• _Given information_
********

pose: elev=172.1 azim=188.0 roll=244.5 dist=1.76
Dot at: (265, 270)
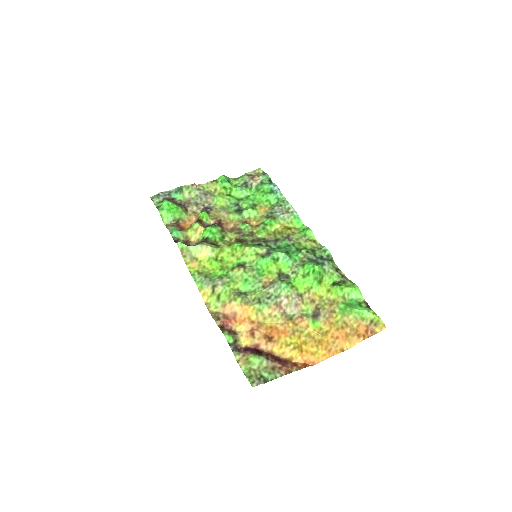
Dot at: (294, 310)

********

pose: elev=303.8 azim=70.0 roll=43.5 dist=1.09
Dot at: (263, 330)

********

• _What to do_
Change "Dot" to "Marker" in the part that opens with the line containing "pose: elev=303.8 azim=70.0" and closes with the line containing "Dot at: (263, 330)", keeping everything else the same, and give only those lines.

• _Solution for this exercise_
pose: elev=303.8 azim=70.0 roll=43.5 dist=1.09
Marker at: (263, 330)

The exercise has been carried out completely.